# [What is required]
All of the data should be given again word for word, though the images are to be left out.

# [Available records]
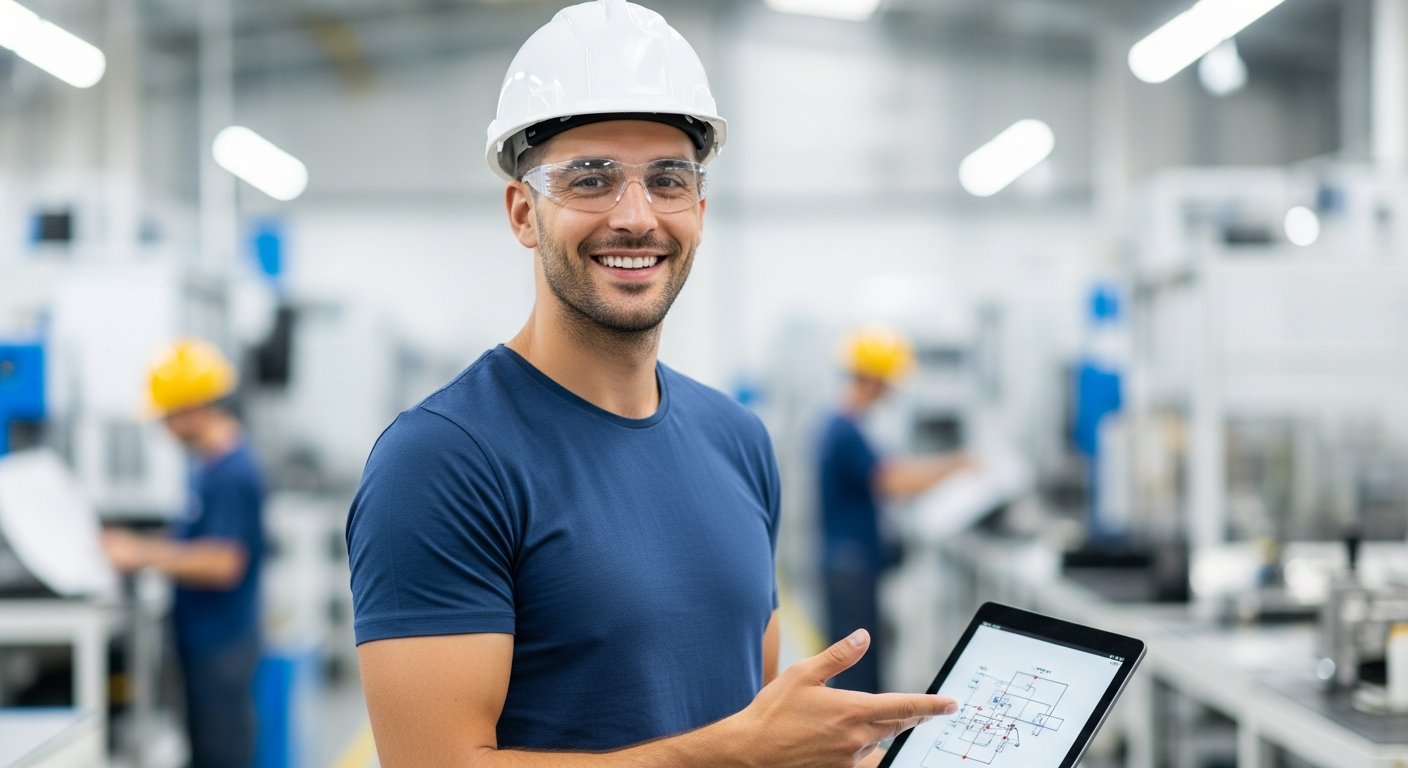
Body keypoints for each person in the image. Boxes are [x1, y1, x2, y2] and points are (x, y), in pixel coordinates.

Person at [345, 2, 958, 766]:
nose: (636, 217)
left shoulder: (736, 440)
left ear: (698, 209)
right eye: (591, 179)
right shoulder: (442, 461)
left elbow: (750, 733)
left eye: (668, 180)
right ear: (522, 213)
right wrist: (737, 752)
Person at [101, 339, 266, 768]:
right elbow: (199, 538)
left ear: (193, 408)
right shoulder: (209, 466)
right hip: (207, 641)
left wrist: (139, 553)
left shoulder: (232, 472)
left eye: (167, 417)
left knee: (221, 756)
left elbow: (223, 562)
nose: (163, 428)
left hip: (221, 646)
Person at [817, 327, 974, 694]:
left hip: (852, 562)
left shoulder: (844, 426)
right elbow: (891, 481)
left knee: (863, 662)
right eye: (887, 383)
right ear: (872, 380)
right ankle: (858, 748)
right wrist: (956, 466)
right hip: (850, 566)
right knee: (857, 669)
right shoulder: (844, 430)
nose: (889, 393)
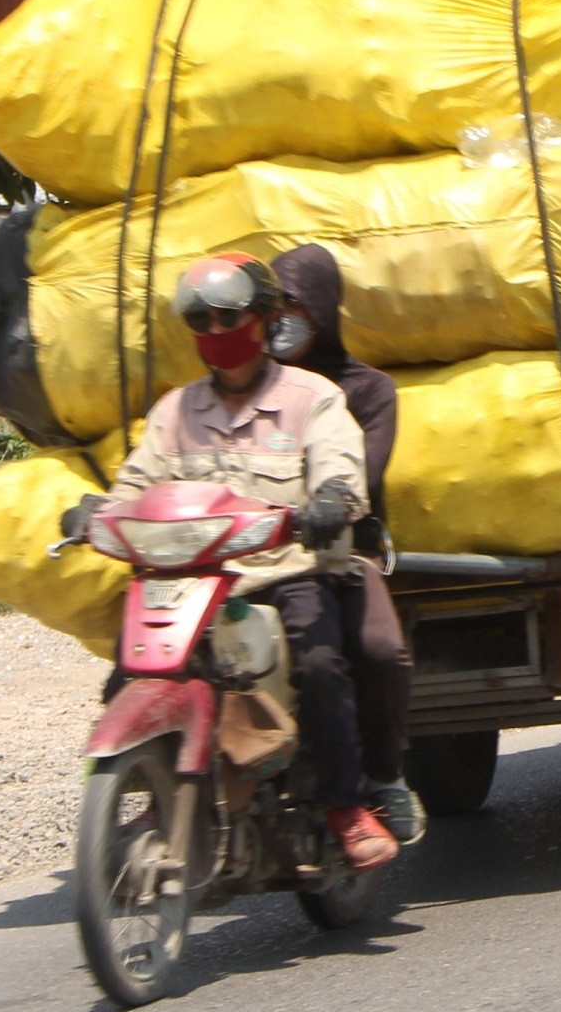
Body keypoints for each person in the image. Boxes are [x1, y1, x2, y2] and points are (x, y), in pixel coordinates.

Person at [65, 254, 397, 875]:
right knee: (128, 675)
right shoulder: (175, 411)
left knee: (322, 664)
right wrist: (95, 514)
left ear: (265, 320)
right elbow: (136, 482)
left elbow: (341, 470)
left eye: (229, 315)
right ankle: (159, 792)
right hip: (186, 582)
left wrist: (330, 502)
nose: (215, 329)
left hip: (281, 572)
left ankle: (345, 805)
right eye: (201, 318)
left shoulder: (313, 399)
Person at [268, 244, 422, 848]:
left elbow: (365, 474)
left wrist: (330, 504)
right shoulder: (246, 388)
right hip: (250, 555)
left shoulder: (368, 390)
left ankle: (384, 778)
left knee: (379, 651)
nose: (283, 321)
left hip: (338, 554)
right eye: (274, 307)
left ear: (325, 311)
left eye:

# [Response area]
Body keypoints for each person in the image. Boxes are [x1, y1, x2, y2] and points are (x, y), in pixel coordinates.

Person at [345, 2, 958, 766]:
nose: (636, 217)
left shoulder: (736, 440)
left ear: (698, 209)
right eye: (591, 179)
right shoulder: (442, 461)
left elbow: (750, 733)
left eye: (668, 180)
right ear: (522, 213)
right wrist: (737, 752)
Person at [101, 339, 266, 768]:
right elbow: (199, 538)
left ear: (193, 408)
right shoulder: (209, 466)
right hip: (207, 641)
left wrist: (139, 553)
left shoulder: (232, 472)
left eye: (167, 417)
left knee: (221, 756)
left elbow: (223, 562)
nose: (163, 428)
left hip: (221, 646)
Person at [817, 327, 974, 694]:
left hip: (852, 562)
left shoulder: (844, 426)
right elbow: (891, 481)
left knee: (863, 662)
right eye: (887, 383)
right ear: (872, 380)
right ankle: (858, 748)
right wrist: (956, 466)
right hip: (850, 566)
right knee: (857, 669)
right shoulder: (844, 430)
nose: (889, 393)
Body keypoints for each person in the image. Boxes are [x1, y1, x2, y2] and points are (x, y), in pixel coordinates.

Person at [65, 254, 397, 875]:
right knee: (128, 675)
right shoulder: (175, 411)
left knee: (322, 664)
right wrist: (95, 514)
left ear: (265, 320)
right elbow: (136, 482)
left elbow: (341, 470)
left eye: (229, 315)
right ankle: (159, 792)
right hip: (186, 582)
left wrist: (330, 502)
nose: (215, 329)
left hip: (281, 572)
left ankle: (345, 805)
right eye: (201, 318)
left shoulder: (313, 399)
Person at [268, 244, 422, 848]:
left elbow: (365, 474)
left wrist: (330, 504)
right shoulder: (246, 388)
right hip: (250, 555)
left shoulder: (368, 390)
left ankle: (384, 778)
left knee: (379, 651)
nose: (283, 321)
left hip: (338, 554)
right eye: (274, 307)
left ear: (325, 311)
left eye:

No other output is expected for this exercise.